The corrected tables were included in Bowditch’s The New American Practical Navigator published in both England and America in 1802. The 594 page volume also included information on navigational law, measurement, and terminology. The book was easily understood by sailors with limited education. It became, along with “a Bible, a chest of clothes and mother’s blessing”, an essential part of every seaman’s gear.
Bowditch, armed with substantial royalties and honorary Masters and Doctorate degrees from Harvard, retired from sea turned to other pursuits. He helped organize the East India Marine Society which collected and disseminated navigation information among its sea captain members. In 1805, Bowditch also published a navigational map of Beverly, Salem, Marblehead and Manchester harbors.
For twenty years, Bowditch was employed by the Essex Fire and Marine Insurance Company as its President. With his substantial income he was able to buy a home for his growing family in the better part of town. In 1823, Bowditch moved to Boston to work as an actuary for for the Massachusetts Hospital Life Insurance Company at five times the salary.

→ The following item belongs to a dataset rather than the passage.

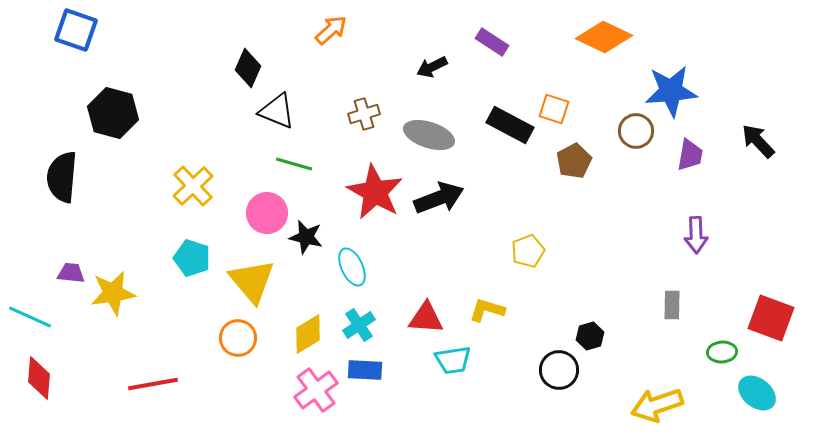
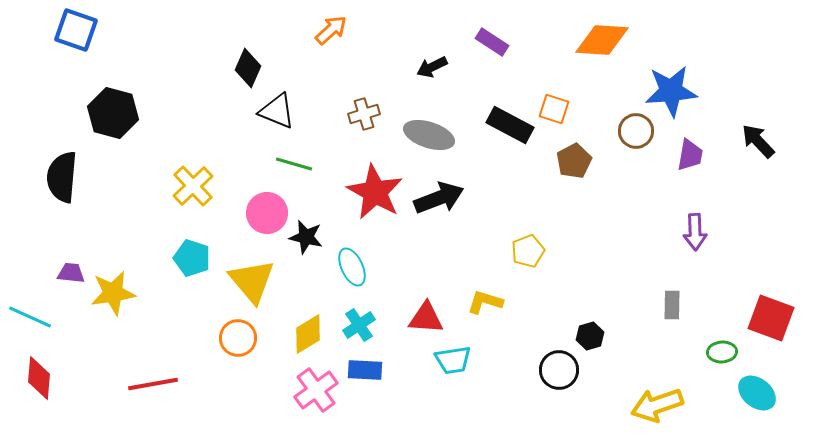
orange diamond at (604, 37): moved 2 px left, 3 px down; rotated 22 degrees counterclockwise
purple arrow at (696, 235): moved 1 px left, 3 px up
yellow L-shape at (487, 310): moved 2 px left, 8 px up
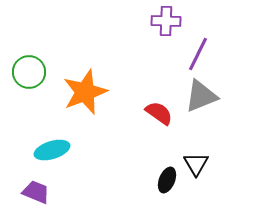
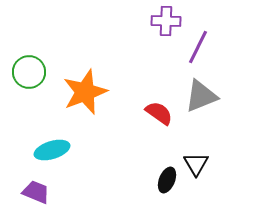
purple line: moved 7 px up
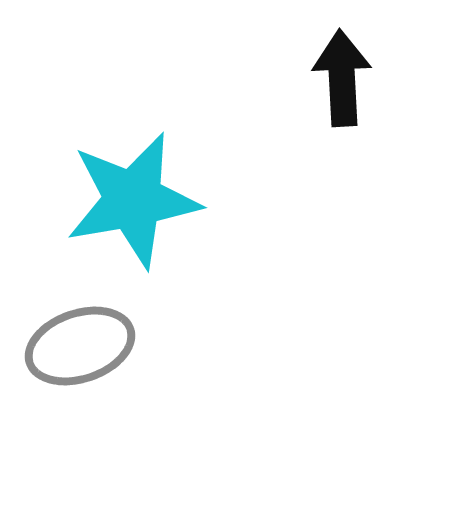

Bowditch needed the money to finance the project that was to occupy most of his available time for the last two decades of his life: the publication of his translation of Pierre Laplace’s Mecanique Celeste. This important scientific work examined the relationship of Newton’s theory of gravity to astronomy and included research of other European Newtonian scientists. Bowditch spent $20,000 of his own money to make this work available to American scientists.
For his unceasing efforts in the name of American science, Bowditch, who also published some thirty papers in various scientific journals, was named to every important scientific society in America and Europe. The New American Practical Navigator is now in its 78th printing.